= YOUR INSTRUCTIONS =
Lines from the one containing "Skills needed to" through the final line of the entries below: reproduce them exactly, all of them and only them.

= STORED DATA =
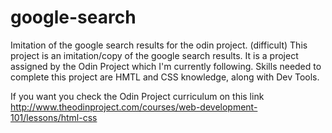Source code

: # google-search
Imitation of the google search results for the odin project. (difficult)
This project is an imitation/copy of the google search results. It is a project assigned by the Odin Project which I'm currently following.
Skills needed to complete this project are HMTL and CSS knowledge, along with Dev Tools.

If you want you check the Odin Project curriculum on this link http://www.theodinproject.com/courses/web-development-101/lessons/html-css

= WRITTEN ANSWER =
Skills needed to complete this project are HMTL and CSS knowledge, along with Dev Tools.

If you want you check the Odin Project curriculum on this link http://www.theodinproject.com/courses/web-development-101/lessons/html-css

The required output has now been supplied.